**The task:** Reproduce every line of text in the data below word for word, leaving the pictures out of your answer.

-- Input data follows --

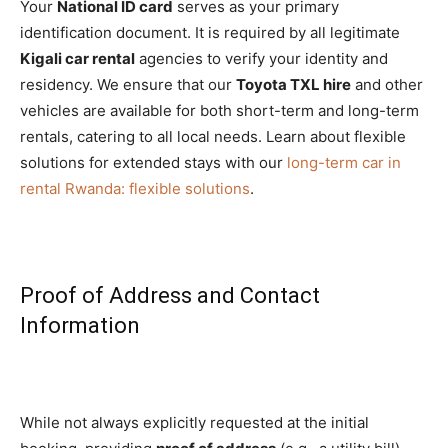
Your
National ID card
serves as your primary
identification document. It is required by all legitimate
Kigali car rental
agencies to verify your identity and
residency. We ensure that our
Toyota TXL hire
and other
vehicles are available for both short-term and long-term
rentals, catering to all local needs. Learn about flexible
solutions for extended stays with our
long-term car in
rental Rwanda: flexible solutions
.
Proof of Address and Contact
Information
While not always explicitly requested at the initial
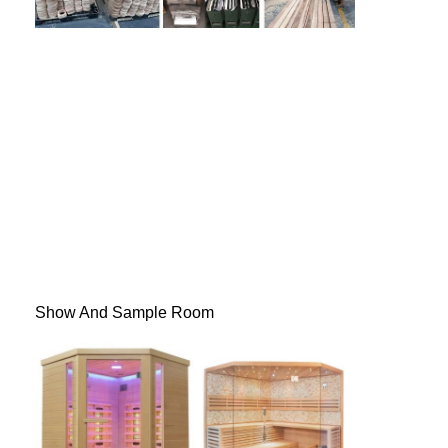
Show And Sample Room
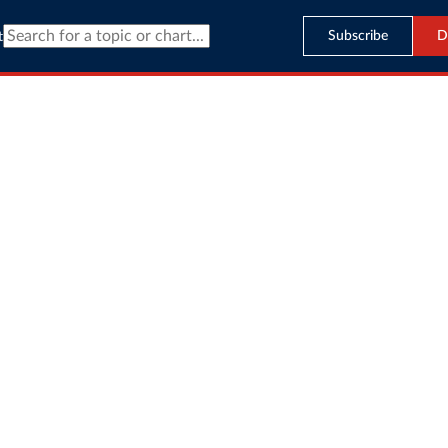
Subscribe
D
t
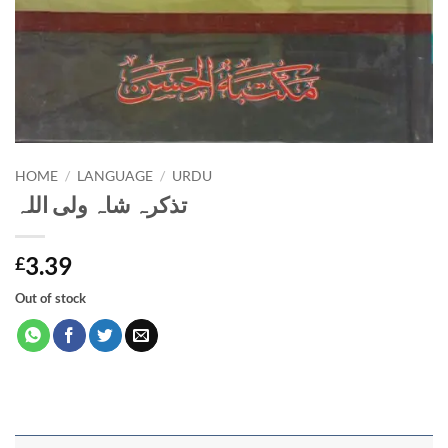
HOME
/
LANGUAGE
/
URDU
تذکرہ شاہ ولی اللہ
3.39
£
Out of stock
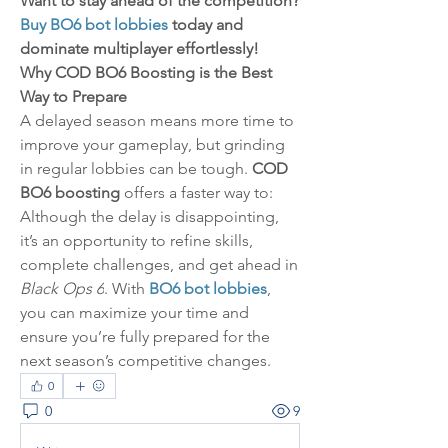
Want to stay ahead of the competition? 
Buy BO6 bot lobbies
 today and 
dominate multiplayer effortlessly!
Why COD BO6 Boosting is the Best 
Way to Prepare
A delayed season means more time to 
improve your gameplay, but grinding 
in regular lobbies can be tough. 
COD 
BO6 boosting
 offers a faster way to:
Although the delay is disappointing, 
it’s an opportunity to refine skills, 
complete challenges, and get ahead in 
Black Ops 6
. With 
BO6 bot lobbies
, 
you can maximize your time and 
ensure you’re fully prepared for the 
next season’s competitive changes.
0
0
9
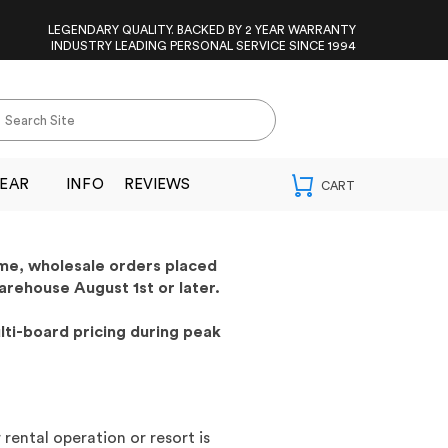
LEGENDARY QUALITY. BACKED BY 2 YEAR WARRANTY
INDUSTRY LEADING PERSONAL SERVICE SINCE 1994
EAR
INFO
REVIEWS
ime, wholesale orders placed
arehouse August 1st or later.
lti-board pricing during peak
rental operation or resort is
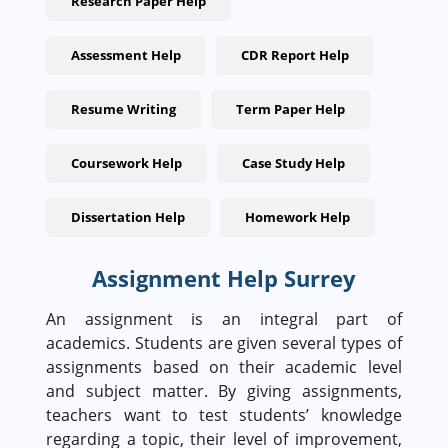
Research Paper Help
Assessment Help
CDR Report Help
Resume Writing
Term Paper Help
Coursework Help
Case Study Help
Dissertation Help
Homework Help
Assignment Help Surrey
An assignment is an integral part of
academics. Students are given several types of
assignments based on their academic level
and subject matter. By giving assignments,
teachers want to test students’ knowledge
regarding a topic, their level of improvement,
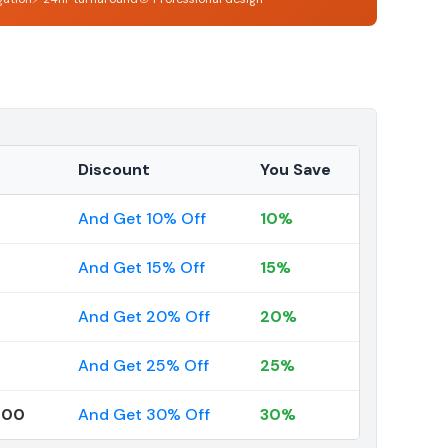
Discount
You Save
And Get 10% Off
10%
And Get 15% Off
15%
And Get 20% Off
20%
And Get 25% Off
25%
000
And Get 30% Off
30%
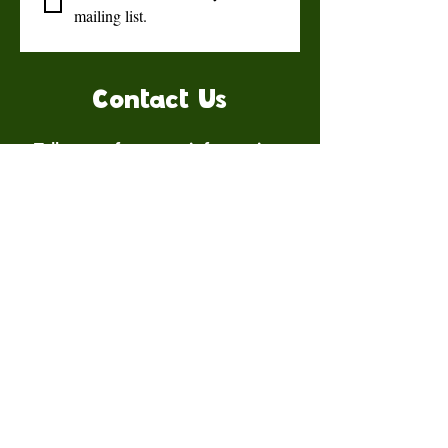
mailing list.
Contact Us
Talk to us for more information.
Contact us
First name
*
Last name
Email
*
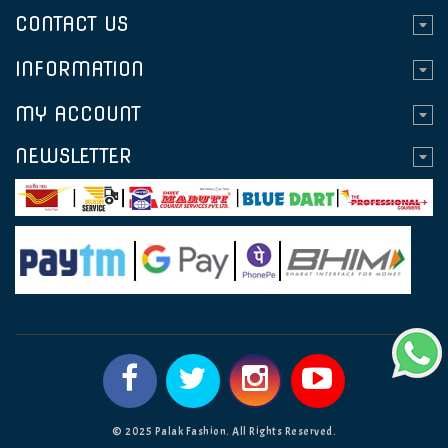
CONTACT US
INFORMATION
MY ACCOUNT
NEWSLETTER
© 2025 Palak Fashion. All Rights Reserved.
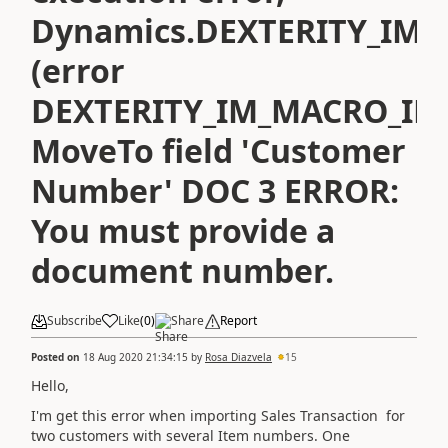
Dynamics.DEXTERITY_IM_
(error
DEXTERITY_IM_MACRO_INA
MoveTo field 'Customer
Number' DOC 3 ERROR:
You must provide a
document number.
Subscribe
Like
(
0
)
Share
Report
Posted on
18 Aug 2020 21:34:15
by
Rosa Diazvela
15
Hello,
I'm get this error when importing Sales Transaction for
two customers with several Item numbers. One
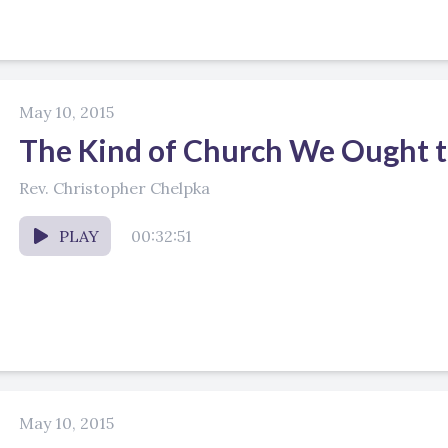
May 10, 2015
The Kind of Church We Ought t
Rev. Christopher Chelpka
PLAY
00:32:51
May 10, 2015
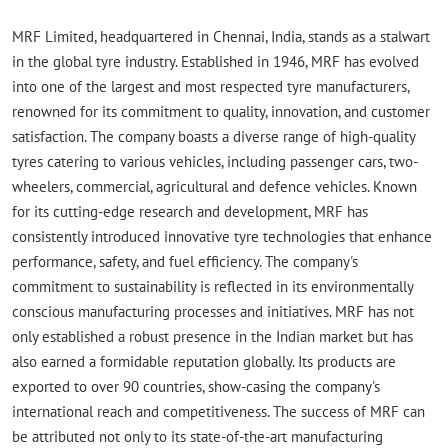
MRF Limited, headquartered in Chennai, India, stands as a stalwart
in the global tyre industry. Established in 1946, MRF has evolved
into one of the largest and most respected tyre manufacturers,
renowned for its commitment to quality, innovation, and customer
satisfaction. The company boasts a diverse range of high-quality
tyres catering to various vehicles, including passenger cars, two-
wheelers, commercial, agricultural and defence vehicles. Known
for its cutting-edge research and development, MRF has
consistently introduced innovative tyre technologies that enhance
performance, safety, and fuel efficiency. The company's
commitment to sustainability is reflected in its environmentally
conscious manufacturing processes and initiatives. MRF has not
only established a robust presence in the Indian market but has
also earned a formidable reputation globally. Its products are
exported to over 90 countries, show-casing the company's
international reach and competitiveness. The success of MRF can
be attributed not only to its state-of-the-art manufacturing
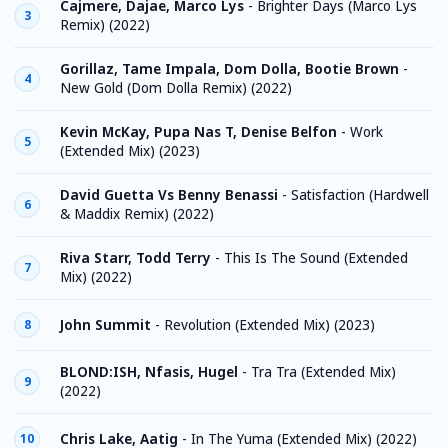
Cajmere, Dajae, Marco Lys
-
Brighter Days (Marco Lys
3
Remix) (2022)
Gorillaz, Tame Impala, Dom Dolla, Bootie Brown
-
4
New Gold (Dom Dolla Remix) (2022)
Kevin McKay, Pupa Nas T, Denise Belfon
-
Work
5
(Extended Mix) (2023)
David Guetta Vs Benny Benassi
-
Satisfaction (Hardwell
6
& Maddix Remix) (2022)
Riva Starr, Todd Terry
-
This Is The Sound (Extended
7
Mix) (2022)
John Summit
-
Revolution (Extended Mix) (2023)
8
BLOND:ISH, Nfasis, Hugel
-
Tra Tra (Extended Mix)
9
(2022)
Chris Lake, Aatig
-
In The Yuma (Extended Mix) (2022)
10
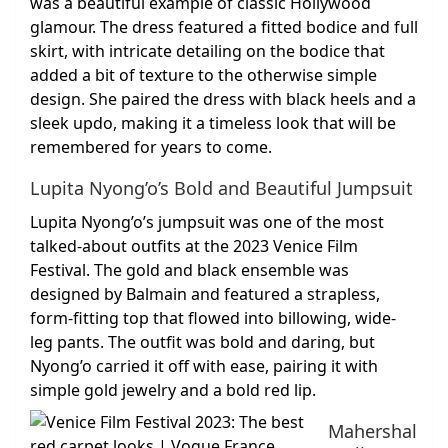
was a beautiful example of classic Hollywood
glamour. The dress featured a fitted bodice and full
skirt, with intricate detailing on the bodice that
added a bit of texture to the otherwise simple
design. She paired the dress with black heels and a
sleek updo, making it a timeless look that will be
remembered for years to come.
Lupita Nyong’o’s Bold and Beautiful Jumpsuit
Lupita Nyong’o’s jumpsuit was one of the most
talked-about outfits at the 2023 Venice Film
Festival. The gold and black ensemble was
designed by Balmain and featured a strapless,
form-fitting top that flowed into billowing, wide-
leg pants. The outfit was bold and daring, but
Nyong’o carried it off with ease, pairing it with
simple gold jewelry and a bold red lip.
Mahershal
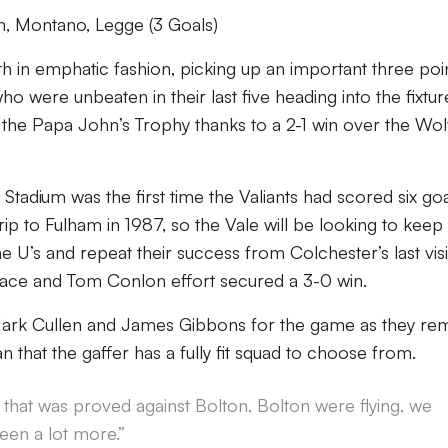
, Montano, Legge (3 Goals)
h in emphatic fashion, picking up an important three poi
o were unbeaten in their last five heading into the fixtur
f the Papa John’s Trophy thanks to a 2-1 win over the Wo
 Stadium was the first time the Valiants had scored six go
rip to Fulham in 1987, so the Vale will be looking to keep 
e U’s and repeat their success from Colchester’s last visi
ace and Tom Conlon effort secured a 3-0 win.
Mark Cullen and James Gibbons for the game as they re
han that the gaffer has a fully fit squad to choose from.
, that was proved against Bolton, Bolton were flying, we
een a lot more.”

-- Input data concluded --

**Result of the exercise:**
Your
National ID card
serves as your primary
identification document. It is required by all legitimate
Kigali car rental
agencies to verify your identity and
residency. We ensure that our
Toyota TXL hire
and other
vehicles are available for both short-term and long-term
rentals, catering to all local needs. Learn about flexible
solutions for extended stays with our
long-term car in
rental Rwanda: flexible solutions
.
Proof of Address and Contact
Information
While not always explicitly requested at the initial
Show And Sample Room
Subscribe
D
t
HOME
/
LANGUAGE
/
URDU
تذکرہ شاہ ولی اللہ
3.39
£
Out of stock
Want to stay ahead of the competition? 
Buy BO6 bot lobbies
 today and 
dominate multiplayer effortlessly!
Why COD BO6 Boosting is the Best 
Way to Prepare
A delayed season means more time to 
improve your gameplay, but grinding 
in regular lobbies can be tough. 
COD 
BO6 boosting
 offers a faster way to:
Although the delay is disappointing, 
it’s an opportunity to refine skills, 
complete challenges, and get ahead in 
Black Ops 6
. With 
BO6 bot lobbies
, 
you can maximize your time and 
ensure you’re fully prepared for the 
next season’s competitive changes.
0
0
9
LEGENDARY QUALITY. BACKED BY 2 YEAR WARRANTY
INDUSTRY LEADING PERSONAL SERVICE SINCE 1994
EAR
INFO
REVIEWS
ime, wholesale orders placed
arehouse August 1st or later.
lti-board pricing during peak
rental operation or resort is
Research Paper Help
Assessment Help
CDR Report Help
Resume Writing
Term Paper Help
Coursework Help
Case Study Help
Dissertation Help
Homework Help
Assignment Help Surrey
An assignment is an integral part of
academics. Students are given several types of
assignments based on their academic level
and subject matter. By giving assignments,
teachers want to test students’ knowledge
regarding a topic, their level of improvement,
Discount
You Save
And Get 10% Off
10%
And Get 15% Off
15%
And Get 20% Off
20%
And Get 25% Off
25%
000
And Get 30% Off
30%
mailing list.
Contact Us
Talk to us for more information.
Contact us
First name
*
Last name
Email
*
CONTACT US
INFORMATION
MY ACCOUNT
NEWSLETTER
© 2025 Palak Fashion. All Rights Reserved.
Dynamics.DEXTERITY_IM_
(error
DEXTERITY_IM_MACRO_INA
MoveTo field 'Customer
Number' DOC 3 ERROR:
You must provide a
document number.
Subscribe
Like
(
0
)
Share
Report
Posted on
18 Aug 2020 21:34:15
by
Rosa Diazvela
15
Hello,
I'm get this error when importing Sales Transaction for
two customers with several Item numbers. One
May 10, 2015
The Kind of Church We Ought t
Rev. Christopher Chelpka
PLAY
00:32:51
May 10, 2015
MRF Limited, headquartered in Chennai, India, stands as a stalwart
in the global tyre industry. Established in 1946, MRF has evolved
into one of the largest and most respected tyre manufacturers,
renowned for its commitment to quality, innovation, and customer
satisfaction. The company boasts a diverse range of high-quality
tyres catering to various vehicles, including passenger cars, two-
wheelers, commercial, agricultural and defence vehicles. Known
for its cutting-edge research and development, MRF has
consistently introduced innovative tyre technologies that enhance
performance, safety, and fuel efficiency. The company's
commitment to sustainability is reflected in its environmentally
conscious manufacturing processes and initiatives. MRF has not
only established a robust presence in the Indian market but has
also earned a formidable reputation globally. Its products are
exported to over 90 countries, show-casing the company's
international reach and competitiveness. The success of MRF can
be attributed not only to its state-of-the-art manufacturing
Cajmere, Dajae, Marco Lys
-
Brighter Days (Marco Lys
3
Remix) (2022)
Gorillaz, Tame Impala, Dom Dolla, Bootie Brown
-
4
New Gold (Dom Dolla Remix) (2022)
Kevin McKay, Pupa Nas T, Denise Belfon
-
Work
5
(Extended Mix) (2023)
David Guetta Vs Benny Benassi
-
Satisfaction (Hardwell
6
& Maddix Remix) (2022)
Riva Starr, Todd Terry
-
This Is The Sound (Extended
7
Mix) (2022)
John Summit
-
Revolution (Extended Mix) (2023)
8
BLOND:ISH, Nfasis, Hugel
-
Tra Tra (Extended Mix)
9
(2022)
Chris Lake, Aatig
-
In The Yuma (Extended Mix) (2022)
10
was a beautiful example of classic Hollywood
glamour. The dress featured a fitted bodice and full
skirt, with intricate detailing on the bodice that
added a bit of texture to the otherwise simple
design. She paired the dress with black heels and a
sleek updo, making it a timeless look that will be
remembered for years to come.
Lupita Nyong’o’s Bold and Beautiful Jumpsuit
Lupita Nyong’o’s jumpsuit was one of the most
talked-about outfits at the 2023 Venice Film
Festival. The gold and black ensemble was
designed by Balmain and featured a strapless,
form-fitting top that flowed into billowing, wide-
leg pants. The outfit was bold and daring, but
Nyong’o carried it off with ease, pairing it with
simple gold jewelry and a bold red lip.
Mahershal
, Montano, Legge (3 Goals)
h in emphatic fashion, picking up an important three poi
o were unbeaten in their last five heading into the fixtur
f the Papa John’s Trophy thanks to a 2-1 win over the Wo
 Stadium was the first time the Valiants had scored six go
rip to Fulham in 1987, so the Vale will be looking to keep 
e U’s and repeat their success from Colchester’s last visi
ace and Tom Conlon effort secured a 3-0 win.
Mark Cullen and James Gibbons for the game as they re
han that the gaffer has a fully fit squad to choose from.
, that was proved against Bolton, Bolton were flying, we
een a lot more.”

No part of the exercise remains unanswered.